Nicolas Müller (born 25 April 1982 in Switzerland) is a Swiss snowboarder noted for his smooth riding style and his ability to read different terrains and adjusting his riding to the terrain. Muller's distinguished career and ability has led many critics and riders to hail him as one of the greatest snowboarders of all time. Muller has been voted TransWorld Snowboarding's Rider of the Year on two occasions and was also Snowboarder Magazine's Rider of the Year in 2013.

Müller grew up in the small town of Aarau, west of Zurich. He began skiing at an early age. He would skateboard in the summer which prompted him to move away from skiing and try out snowboarding - as he felt snowboarding was better suited to complement his skateboarding. Müller spent a lot of time at the nearby winter resort of Laax.

One of Müller's earlier attempts at competitive snowboarding came in 1999, when he entered the Chiquita quarter pipe competition in Arosa. He won a cash price of 40.000 francs.

2005 brought Müller to the attention of the mainstream as he was voted TransWorld Snowboarder of the Year. Since then he has appeared in numerous snowboard videos and has placed in some of the largest snowboard competitions of the world - having placed first in the TTR O'Neill Evolution Quarter Pipe and the TTR 4 star Popcorn Snickers Classic Wallride, in 2007.

◆ **DATA SHOWN**
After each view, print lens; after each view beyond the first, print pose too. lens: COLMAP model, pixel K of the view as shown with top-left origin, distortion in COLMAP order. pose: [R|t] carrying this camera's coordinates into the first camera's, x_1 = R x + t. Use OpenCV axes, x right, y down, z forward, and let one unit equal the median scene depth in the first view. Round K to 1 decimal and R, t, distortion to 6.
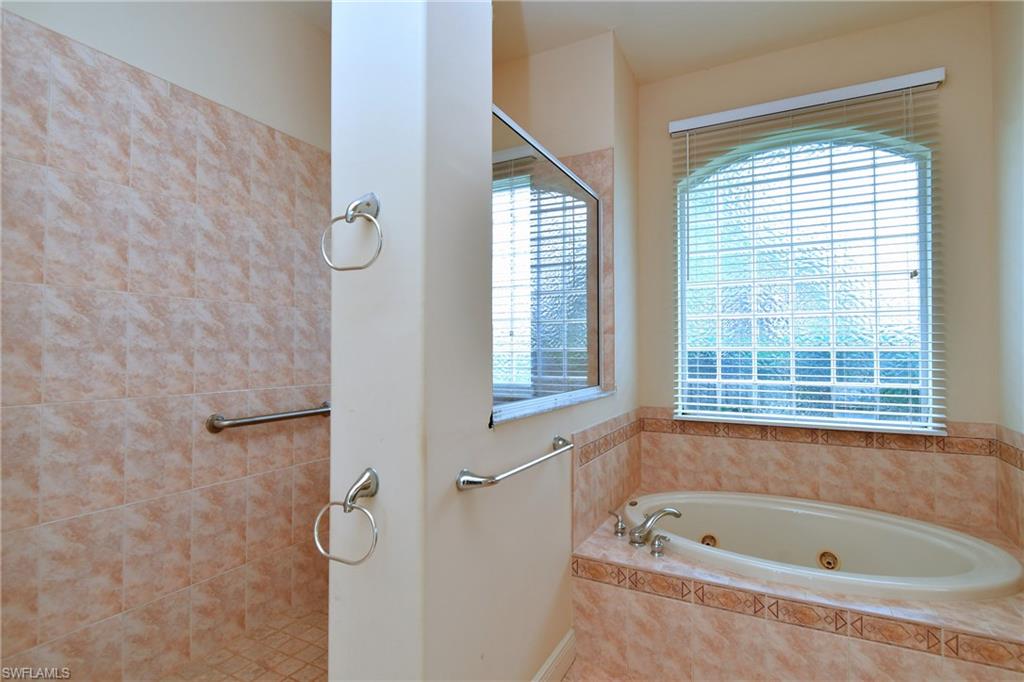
lens RADIAL K [[505.8, 0, 512.0], [0, 505.8, 341.0], [0, 0, 1]] dist [-0.000222, 0.000069]
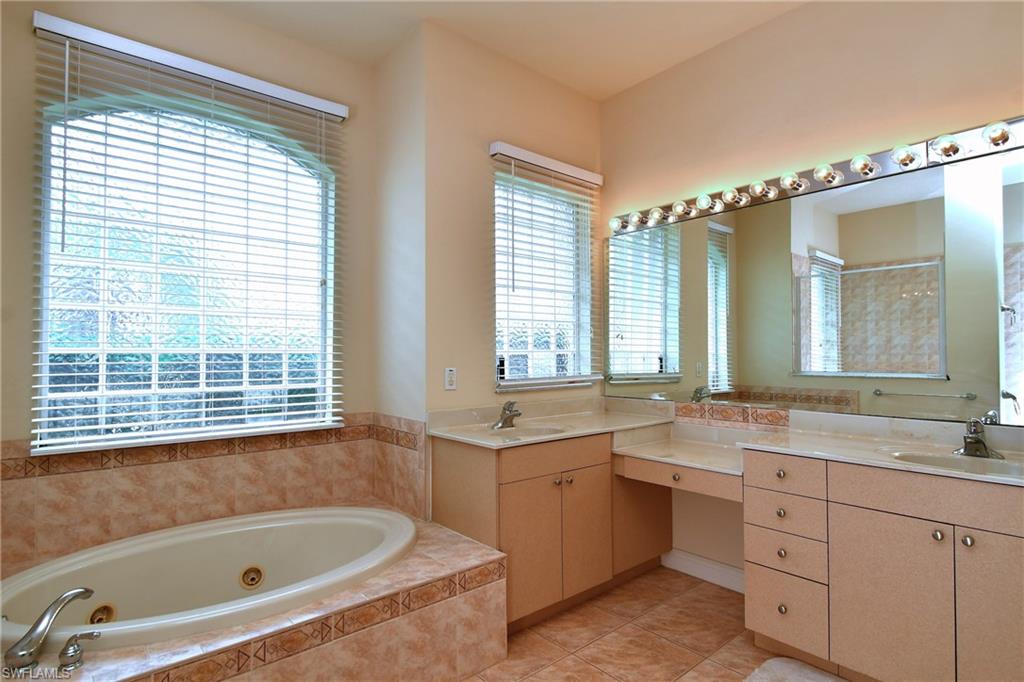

◆ **QUESTIONS**
[1] In the Nicolas Müller passage, reproduce everything from "Müller grew up" down to "of 40.000 francs.".
[2] Translate this sentence from the Nicolas Müller passage into Spanish: "Müller spent a lot of time at the nearby winter resort of Laax."

◆ **RESPONSES TO THE EXERCISE**
[1]
Müller grew up in the small town of Aarau, west of Zurich. He began skiing at an early age. He would skateboard in the summer which prompted him to move away from skiing and try out snowboarding - as he felt snowboarding was better suited to complement his skateboarding. Müller spent a lot of time at the nearby winter resort of Laax.

One of Müller's earlier attempts at competitive snowboarding came in 1999, when he entered the Chiquita quarter pipe competition in Arosa. He won a cash price of 40.000 francs.

[2] Müller pasaba mucho tiempo en la cercana estación de invierno de Laax.